In my mind, those workplaces include:

  1. A high proportion of indigenous workers
  2. A mix of indigenous and non-indigenous workers, where the latter can affiliate with an indigenous culture
  3. A mix of the above workers and new migrant workers, where the latter may feel more inclined to participate where an indigenous culture is recognized.

In workplaces two and three, indigenous culture can bring on board and enfranchise non-indigenous workers that are at no less risk. I see indigenous culture as the peg in the ground. I see no reason why other cultures cannot be included in safer workplace systems.

WHY

Reading between the lines, the underlying question is why introduce an indigenous culture into the workplace. I offer four reasons:

  1. Why not? If the worker follows cultural values at home to improve their well-being then why wouldn’t you allow them at work.
  2. Indigenous workers are the most at risk in the world, and other workers in the same predicament usually live in the same communities. They may readily affiliate to notions found in indigenous cultures.
  3. In New Zealand, its a legal duty to engage workers in their health and safety and provide them with opportunities to participate. This can be more effective in some workplaces attuned with a relevant indigenous culture.
  4. Conventional and culturally indifferent safer workplace systems in the kinds of workplaces I have listed can represent square pegs and round holes.

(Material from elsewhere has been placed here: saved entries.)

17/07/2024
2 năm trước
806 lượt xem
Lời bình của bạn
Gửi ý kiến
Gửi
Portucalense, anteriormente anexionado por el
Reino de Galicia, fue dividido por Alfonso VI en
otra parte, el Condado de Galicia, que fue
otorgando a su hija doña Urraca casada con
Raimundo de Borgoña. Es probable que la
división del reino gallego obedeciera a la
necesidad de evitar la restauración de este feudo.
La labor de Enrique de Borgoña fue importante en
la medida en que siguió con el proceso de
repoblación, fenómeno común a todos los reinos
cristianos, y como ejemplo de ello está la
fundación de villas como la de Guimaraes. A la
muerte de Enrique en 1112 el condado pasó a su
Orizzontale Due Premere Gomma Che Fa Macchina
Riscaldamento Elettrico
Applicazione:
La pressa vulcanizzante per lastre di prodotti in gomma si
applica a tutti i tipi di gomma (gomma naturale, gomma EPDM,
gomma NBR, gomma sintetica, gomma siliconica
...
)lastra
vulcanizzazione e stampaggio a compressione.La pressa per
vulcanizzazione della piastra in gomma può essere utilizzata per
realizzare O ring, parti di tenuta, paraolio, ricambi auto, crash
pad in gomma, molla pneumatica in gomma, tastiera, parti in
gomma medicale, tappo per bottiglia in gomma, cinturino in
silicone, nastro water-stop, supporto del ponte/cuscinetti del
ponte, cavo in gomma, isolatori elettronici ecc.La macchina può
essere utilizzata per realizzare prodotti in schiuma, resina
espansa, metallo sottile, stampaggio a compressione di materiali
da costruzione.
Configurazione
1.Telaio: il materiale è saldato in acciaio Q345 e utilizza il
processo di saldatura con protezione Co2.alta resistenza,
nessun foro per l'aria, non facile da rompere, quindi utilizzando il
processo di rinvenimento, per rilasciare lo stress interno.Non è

They can obscure key safety messages, impede worker participation and thwart a sustainable safety culture from developing. They can inadvertently provide a false sense of safety.

AND WHO

Unsurprisingly, leaders need to set the agenda and workers need to participate but the tipping point may come fast.

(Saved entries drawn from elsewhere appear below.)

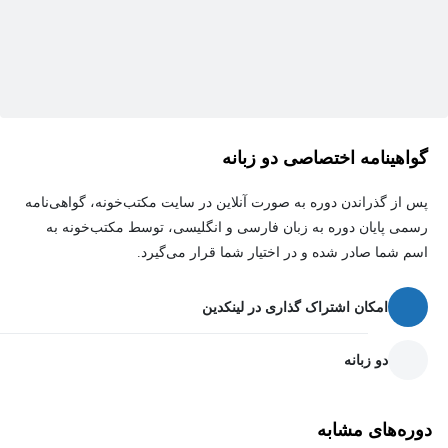
گواهینامه اختصاصی دو زبانه
پس از گذراندن دوره به صورت آنلاین در سایت مکتب‌خونه، گواهی‌نامه
رسمی پایان دوره به زبان فارسی و انگلیسی، توسط مکتب‌خونه به
اسم شما صادر شده و در اختیار شما قرار می‌گیرد.
امکان اشتراک گذاری در لینکدین
دو زبانه
دوره‌های مشابه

That quiet unassuming machinist might just come forward with a wealth of indigenous knowledge and his colleagues may just be able to apply it as a safer practice.

It’s a bold move to legitimately introduce an indigenous culture into a workplace. I take my hat off to leaders who try improve worker safety. After years of being the experts, they have to let go of their inhibitions and expose themselves to skepticism – that takes courage.